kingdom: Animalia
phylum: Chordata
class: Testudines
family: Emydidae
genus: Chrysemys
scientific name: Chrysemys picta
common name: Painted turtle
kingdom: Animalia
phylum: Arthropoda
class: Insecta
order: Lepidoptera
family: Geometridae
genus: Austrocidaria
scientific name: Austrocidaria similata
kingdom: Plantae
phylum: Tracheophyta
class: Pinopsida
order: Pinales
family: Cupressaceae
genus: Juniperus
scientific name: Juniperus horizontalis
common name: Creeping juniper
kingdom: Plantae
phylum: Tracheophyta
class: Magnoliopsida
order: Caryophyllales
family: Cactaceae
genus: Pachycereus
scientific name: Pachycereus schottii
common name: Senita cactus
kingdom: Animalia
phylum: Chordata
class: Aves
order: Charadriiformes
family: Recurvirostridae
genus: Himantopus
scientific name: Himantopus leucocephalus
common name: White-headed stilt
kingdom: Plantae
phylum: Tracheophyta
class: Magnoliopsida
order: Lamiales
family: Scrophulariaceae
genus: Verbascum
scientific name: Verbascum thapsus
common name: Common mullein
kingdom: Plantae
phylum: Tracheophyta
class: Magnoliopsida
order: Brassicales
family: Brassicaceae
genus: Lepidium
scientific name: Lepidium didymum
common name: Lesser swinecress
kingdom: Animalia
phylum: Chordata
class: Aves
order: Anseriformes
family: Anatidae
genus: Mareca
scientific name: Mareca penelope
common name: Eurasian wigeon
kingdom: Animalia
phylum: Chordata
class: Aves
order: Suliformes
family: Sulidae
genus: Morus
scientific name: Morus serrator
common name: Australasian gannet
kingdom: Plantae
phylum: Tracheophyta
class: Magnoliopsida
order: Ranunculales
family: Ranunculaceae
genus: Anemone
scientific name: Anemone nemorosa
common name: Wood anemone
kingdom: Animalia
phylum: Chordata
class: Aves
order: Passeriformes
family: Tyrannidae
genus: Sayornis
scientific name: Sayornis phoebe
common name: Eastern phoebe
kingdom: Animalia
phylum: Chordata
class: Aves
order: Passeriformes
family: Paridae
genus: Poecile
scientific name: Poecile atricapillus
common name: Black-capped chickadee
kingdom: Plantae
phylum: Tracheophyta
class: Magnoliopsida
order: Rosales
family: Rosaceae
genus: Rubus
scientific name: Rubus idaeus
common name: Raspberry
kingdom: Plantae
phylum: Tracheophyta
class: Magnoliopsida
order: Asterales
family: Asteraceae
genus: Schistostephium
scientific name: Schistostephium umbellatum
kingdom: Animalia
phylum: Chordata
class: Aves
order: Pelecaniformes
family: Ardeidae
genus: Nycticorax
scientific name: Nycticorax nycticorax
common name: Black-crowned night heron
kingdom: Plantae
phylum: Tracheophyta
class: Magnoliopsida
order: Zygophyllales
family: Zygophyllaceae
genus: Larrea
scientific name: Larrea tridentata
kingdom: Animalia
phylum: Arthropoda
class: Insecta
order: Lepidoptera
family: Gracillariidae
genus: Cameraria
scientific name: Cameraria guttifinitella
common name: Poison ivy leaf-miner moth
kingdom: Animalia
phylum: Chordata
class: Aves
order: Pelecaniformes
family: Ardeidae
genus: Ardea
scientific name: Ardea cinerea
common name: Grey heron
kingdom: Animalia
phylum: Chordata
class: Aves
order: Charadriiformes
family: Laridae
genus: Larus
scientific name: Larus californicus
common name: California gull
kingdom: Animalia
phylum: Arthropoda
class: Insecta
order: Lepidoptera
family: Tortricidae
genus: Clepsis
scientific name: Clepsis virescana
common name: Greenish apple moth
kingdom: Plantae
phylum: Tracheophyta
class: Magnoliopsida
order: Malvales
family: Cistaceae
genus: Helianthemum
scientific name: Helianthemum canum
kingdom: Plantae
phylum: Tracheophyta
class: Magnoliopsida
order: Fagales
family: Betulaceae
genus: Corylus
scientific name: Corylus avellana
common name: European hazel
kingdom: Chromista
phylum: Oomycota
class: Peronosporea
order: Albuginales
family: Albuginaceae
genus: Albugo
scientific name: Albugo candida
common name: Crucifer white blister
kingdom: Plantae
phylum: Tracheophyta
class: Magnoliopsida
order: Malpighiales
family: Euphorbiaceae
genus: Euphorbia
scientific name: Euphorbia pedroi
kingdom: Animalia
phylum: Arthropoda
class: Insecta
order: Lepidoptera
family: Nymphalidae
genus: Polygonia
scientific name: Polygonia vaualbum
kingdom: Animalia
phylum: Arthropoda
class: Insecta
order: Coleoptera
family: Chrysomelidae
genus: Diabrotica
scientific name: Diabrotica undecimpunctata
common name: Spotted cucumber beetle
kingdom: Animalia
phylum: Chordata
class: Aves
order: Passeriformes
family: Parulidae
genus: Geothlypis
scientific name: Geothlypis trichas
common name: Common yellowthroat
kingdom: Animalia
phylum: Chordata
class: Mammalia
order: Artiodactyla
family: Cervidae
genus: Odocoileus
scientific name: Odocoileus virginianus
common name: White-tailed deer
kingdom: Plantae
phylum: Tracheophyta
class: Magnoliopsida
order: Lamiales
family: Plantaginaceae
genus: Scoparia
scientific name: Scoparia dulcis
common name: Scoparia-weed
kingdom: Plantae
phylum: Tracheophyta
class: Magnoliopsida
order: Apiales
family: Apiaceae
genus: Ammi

================

* [Requirements] Convert the records into a numbered list, starting at the first line and ending at the line that contains "genus: Lepidium", with blank lines left out.

* [Solution to this exercise]
1. kingdom: Animalia
2. phylum: Chordata
3. class: Testudines
4. family: Emydidae
5. genus: Chrysemys
6. scientific name: Chrysemys picta
7. common name: Painted turtle
8. kingdom: Animalia
9. phylum: Arthropoda
10. class: Insecta
11. order: Lepidoptera
12. family: Geometridae
13. genus: Austrocidaria
14. scientific name: Austrocidaria similata
15. kingdom: Plantae
16. phylum: Tracheophyta
17. class: Pinopsida
18. order: Pinales
19. family: Cupressaceae
20. genus: Juniperus
21. scientific name: Juniperus horizontalis
22. common name: Creeping juniper
23. kingdom: Plantae
24. phylum: Tracheophyta
25. class: Magnoliopsida
26. order: Caryophyllales
27. family: Cactaceae
28. genus: Pachycereus
29. scientific name: Pachycereus schottii
30. common name: Senita cactus
31. kingdom: Animalia
32. phylum: Chordata
33. class: Aves
34. order: Charadriiformes
35. family: Recurvirostridae
36. genus: Himantopus
37. scientific name: Himantopus leucocephalus
38. common name: White-headed stilt
39. kingdom: Plantae
40. phylum: Tracheophyta
41. class: Magnoliopsida
42. order: Lamiales
43. family: Scrophulariaceae
44. genus: Verbascum
45. scientific name: Verbascum thapsus
46. common name: Common mullein
47. kingdom: Plantae
48. phylum: Tracheophyta
49. class: Magnoliopsida
50. order: Brassicales
51. family: Brassicaceae
52. genus: Lepidium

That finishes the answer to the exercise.